WTB Silverado v2 Saddle: At The Finish – by Guitar Ted
NOTE: WTB sent over a Silverado titanium railed saddle at no charge for test and review. I was not paid, nor bribed for this review and I always strive to give my honest thoughts and views throughout.
It is time to wrap up this WTB Silverado saddle review so let’s get to it! If you missed the mid-term update, you can find that HERE with a link there to the introduction. In that update I mentioned that the only real question I had left was whether or not this new version of the Silverado was any better than the old one. I thought that perhaps the new one might be “as good” as the old one, but I wasn’t ready to call it “better”.
So many times it has been seen that a nice product – typically a contact point product – is changed, or worse yet, discontinued, so that what was deemed pretty darn near to perfection by many riders was now no longer an option. Sometimes that is due to failing sales. Sometimes it is chalked up to “progress”. Sometimes it is a mystery.

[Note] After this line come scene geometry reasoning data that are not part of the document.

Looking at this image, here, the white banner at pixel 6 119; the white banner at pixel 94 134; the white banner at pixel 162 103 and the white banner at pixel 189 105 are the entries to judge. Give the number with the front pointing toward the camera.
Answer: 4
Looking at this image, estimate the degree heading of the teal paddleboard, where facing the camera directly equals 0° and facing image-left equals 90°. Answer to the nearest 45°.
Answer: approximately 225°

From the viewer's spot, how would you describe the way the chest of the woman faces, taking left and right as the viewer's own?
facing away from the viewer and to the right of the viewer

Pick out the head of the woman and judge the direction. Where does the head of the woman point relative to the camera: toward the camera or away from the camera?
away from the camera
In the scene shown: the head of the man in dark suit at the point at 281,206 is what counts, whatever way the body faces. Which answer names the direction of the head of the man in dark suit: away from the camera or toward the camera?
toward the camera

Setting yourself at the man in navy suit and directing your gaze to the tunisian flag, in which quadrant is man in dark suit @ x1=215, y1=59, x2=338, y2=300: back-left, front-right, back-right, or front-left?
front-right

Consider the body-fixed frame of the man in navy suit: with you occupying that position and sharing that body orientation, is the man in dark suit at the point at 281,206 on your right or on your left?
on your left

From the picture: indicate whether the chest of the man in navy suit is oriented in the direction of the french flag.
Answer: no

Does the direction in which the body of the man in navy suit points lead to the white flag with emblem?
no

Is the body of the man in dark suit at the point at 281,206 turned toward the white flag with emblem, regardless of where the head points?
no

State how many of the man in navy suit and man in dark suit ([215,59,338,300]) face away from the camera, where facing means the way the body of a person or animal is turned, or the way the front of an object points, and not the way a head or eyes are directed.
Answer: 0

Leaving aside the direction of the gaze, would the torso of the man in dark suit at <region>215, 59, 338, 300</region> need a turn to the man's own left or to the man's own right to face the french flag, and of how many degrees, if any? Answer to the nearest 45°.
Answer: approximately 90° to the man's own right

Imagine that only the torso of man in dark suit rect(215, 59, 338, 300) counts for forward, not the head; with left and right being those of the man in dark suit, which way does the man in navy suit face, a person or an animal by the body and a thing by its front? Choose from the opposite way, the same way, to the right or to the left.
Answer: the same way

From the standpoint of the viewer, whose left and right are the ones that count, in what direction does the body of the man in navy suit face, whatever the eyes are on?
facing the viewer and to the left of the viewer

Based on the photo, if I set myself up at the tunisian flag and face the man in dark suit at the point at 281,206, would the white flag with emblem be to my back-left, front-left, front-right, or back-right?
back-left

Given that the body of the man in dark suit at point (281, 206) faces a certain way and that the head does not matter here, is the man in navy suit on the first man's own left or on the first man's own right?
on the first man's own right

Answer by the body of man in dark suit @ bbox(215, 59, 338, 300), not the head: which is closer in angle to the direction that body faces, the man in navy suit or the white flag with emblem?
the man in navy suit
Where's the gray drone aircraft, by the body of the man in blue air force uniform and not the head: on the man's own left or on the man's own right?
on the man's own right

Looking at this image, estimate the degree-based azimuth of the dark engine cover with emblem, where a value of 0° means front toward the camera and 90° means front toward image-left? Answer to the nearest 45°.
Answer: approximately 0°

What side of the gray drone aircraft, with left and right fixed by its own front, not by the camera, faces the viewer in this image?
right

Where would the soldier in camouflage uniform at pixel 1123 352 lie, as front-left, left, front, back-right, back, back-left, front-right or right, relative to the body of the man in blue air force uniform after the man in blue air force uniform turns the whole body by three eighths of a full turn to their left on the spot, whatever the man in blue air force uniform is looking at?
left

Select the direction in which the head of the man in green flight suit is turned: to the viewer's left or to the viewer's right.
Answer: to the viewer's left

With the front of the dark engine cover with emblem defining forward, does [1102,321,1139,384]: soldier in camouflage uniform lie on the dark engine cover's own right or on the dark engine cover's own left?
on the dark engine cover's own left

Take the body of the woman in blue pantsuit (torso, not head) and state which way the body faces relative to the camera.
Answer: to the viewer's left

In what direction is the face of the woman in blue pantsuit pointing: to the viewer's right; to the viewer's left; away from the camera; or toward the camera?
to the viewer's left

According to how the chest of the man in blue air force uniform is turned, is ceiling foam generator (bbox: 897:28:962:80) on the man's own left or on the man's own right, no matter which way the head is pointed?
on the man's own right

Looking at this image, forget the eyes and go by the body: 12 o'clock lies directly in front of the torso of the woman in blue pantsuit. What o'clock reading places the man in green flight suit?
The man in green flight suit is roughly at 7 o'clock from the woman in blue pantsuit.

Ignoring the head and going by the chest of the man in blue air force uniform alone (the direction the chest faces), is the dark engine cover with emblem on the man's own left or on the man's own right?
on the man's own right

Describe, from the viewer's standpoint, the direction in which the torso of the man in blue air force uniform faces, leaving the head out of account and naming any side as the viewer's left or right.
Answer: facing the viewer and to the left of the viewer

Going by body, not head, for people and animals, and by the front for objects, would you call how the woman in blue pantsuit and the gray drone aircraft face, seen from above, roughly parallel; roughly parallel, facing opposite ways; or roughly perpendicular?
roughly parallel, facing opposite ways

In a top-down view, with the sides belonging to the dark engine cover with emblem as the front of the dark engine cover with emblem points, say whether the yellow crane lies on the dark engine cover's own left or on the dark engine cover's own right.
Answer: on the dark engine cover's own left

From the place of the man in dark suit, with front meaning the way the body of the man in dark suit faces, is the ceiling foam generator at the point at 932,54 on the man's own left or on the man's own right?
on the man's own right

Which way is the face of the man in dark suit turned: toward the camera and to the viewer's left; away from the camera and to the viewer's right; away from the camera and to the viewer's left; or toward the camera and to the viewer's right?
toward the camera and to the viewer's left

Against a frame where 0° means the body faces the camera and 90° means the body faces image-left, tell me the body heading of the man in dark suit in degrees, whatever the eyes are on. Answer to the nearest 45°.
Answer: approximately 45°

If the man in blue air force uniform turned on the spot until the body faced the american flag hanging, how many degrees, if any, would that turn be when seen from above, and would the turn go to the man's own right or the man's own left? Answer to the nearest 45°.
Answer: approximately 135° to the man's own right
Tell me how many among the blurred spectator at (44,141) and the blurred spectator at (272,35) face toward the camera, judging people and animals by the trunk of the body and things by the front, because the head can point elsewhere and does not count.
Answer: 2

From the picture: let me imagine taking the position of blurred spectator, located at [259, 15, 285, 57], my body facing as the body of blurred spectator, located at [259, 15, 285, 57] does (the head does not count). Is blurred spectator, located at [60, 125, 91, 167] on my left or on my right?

In the case of the Silverado, a wildly popular saddle with many riders, the motivation was an evolutionary one. WTB wanted to make the saddle better than the old one without missing what was good about the old Silverado. A tough nut to crack there, I might add. Now comes the question, “Did WTB manage to pull this off?”
Lately I’ve been riding an old, original Silverado with an embroidered Salsa “Pepperman” logo on it. I’ve backed up those rides with this new Silverado v2. Sometimes I look at the new one and wonder if it is, in fact, one of the older versions I have. (The more recent Silverado saddles, before the new version, look very similar to the V2 saddle.) The feelings are very similar.
So, I pulled out a tape measure. My old saddle is the 133mm wide version. That was all they made back then. It is 285mm in length, according to my tape measure. The new one is a 142mm wide one with a length of 266mm using the same tape measure. Furthermore, the old one has a bit more pronounced dip, or as I like to say, a “bucket” to it. The new one still has that, it just isn’t as pronounced.
Okay? So what? Well, I do like that Silverado saddles come in this wider width, because it is a bit more friendly to my posterior, but am I missing that pronounced “bucket” or the missing 19mm of length?
So, for me the new Silverado is better. Mostly because of the width factor. That said, WTB didn’t really do much here except offer that new padding/base to the design and they lopped of a whopping 19mm of length. In the world of “short nosed/wide rear end” saddles, the new Silverado isn’t really anything to write home about. But…..WTB didn’t screw up a classic either. If that matters to you, you can probably count on liking the newer Silverado just fine. if you are looking for that new-fangled blunt-nosed, broad back-ended saddle, I’d suggest looking at the Gravelier, WTB’s other offering in this vein. That one is about 245mm long, again, using my tape measure to measure the one I have on hand.
At The Finish: So, to answer the question, I would say that the answer is “No”. The new one isn’t better than the old one, it is just a hair different. Is that a “bad thing”? I don’t think so, especially if you are of the mind that the original was a great saddle. You’ll likely get on with the V2 if you need another Silverado.
I don’t think the new Silverado does that “short-nosed-broad back-end” saddle thing though either. No- that’s the Graveleir. This isn’t really going to give you that sort of experience, in my opinion. The new Silverado is an evolutionary change and it feels a lot like the old one does, but maybe it has a better base/padding combination, if anything. Again, I don’t think that is a negative with the Silverado at all.